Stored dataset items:
* Begin *
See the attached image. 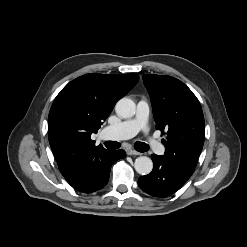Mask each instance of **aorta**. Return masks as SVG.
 <instances>
[{
  "instance_id": "obj_1",
  "label": "aorta",
  "mask_w": 247,
  "mask_h": 247,
  "mask_svg": "<svg viewBox=\"0 0 247 247\" xmlns=\"http://www.w3.org/2000/svg\"><path fill=\"white\" fill-rule=\"evenodd\" d=\"M115 111L121 118H131L136 112V105L131 99L122 98L116 103ZM134 168L137 173L147 175L153 169V162L149 157L140 156L136 158Z\"/></svg>"
}]
</instances>
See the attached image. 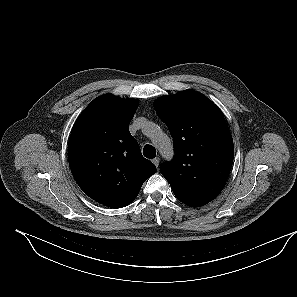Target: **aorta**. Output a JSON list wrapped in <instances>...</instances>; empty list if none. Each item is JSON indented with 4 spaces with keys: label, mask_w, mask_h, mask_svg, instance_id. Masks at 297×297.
Returning <instances> with one entry per match:
<instances>
[{
    "label": "aorta",
    "mask_w": 297,
    "mask_h": 297,
    "mask_svg": "<svg viewBox=\"0 0 297 297\" xmlns=\"http://www.w3.org/2000/svg\"><path fill=\"white\" fill-rule=\"evenodd\" d=\"M145 128L150 134L155 133L157 135L155 138V144L160 152L168 154L172 151L171 139L165 133H163L156 124L149 122Z\"/></svg>",
    "instance_id": "1"
}]
</instances>
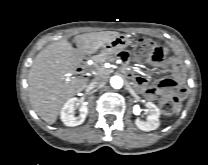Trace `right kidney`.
<instances>
[{"label": "right kidney", "instance_id": "1", "mask_svg": "<svg viewBox=\"0 0 208 165\" xmlns=\"http://www.w3.org/2000/svg\"><path fill=\"white\" fill-rule=\"evenodd\" d=\"M77 98H71L69 99L64 106L62 107L60 111V118L61 121L66 125L70 127L78 126L82 124L85 121V118L88 114V107L83 104L80 107V113L78 116L73 115V111L75 110L77 106Z\"/></svg>", "mask_w": 208, "mask_h": 165}]
</instances>
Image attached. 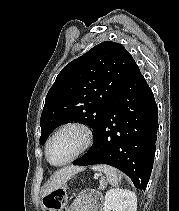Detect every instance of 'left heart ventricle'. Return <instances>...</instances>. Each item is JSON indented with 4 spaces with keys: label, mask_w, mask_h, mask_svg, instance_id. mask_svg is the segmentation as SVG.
<instances>
[{
    "label": "left heart ventricle",
    "mask_w": 179,
    "mask_h": 211,
    "mask_svg": "<svg viewBox=\"0 0 179 211\" xmlns=\"http://www.w3.org/2000/svg\"><path fill=\"white\" fill-rule=\"evenodd\" d=\"M81 135L76 130H66L51 142L48 156L52 163L59 164L68 160L79 148Z\"/></svg>",
    "instance_id": "1"
}]
</instances>
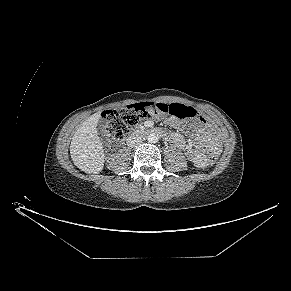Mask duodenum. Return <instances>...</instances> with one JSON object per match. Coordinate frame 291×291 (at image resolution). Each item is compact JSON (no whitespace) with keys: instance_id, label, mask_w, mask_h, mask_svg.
<instances>
[{"instance_id":"obj_1","label":"duodenum","mask_w":291,"mask_h":291,"mask_svg":"<svg viewBox=\"0 0 291 291\" xmlns=\"http://www.w3.org/2000/svg\"><path fill=\"white\" fill-rule=\"evenodd\" d=\"M159 133L160 131L159 130H152V129H141L139 131H137V134L139 135H148L150 133Z\"/></svg>"}]
</instances>
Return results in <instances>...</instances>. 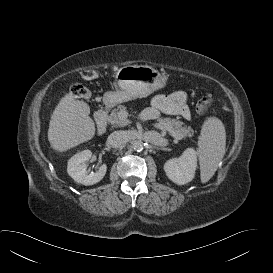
* End *
Transcribe the entries verbatim, beginning at the line that contains "Mask duodenum. Return" and continuing through the final line of the entries. Leave the pictures out of the transcription.

Mask duodenum. Return <instances>...</instances> with one JSON object per match. Coordinate frame 291×291 (at image resolution). Each item is compact JSON (no whitespace) with keys: instance_id, label, mask_w, mask_h, mask_svg.
<instances>
[{"instance_id":"obj_1","label":"duodenum","mask_w":291,"mask_h":291,"mask_svg":"<svg viewBox=\"0 0 291 291\" xmlns=\"http://www.w3.org/2000/svg\"><path fill=\"white\" fill-rule=\"evenodd\" d=\"M159 133L160 131L159 130H152V129H141L139 131H137V134L139 135H148L150 133Z\"/></svg>"}]
</instances>
Return results in <instances>...</instances>. 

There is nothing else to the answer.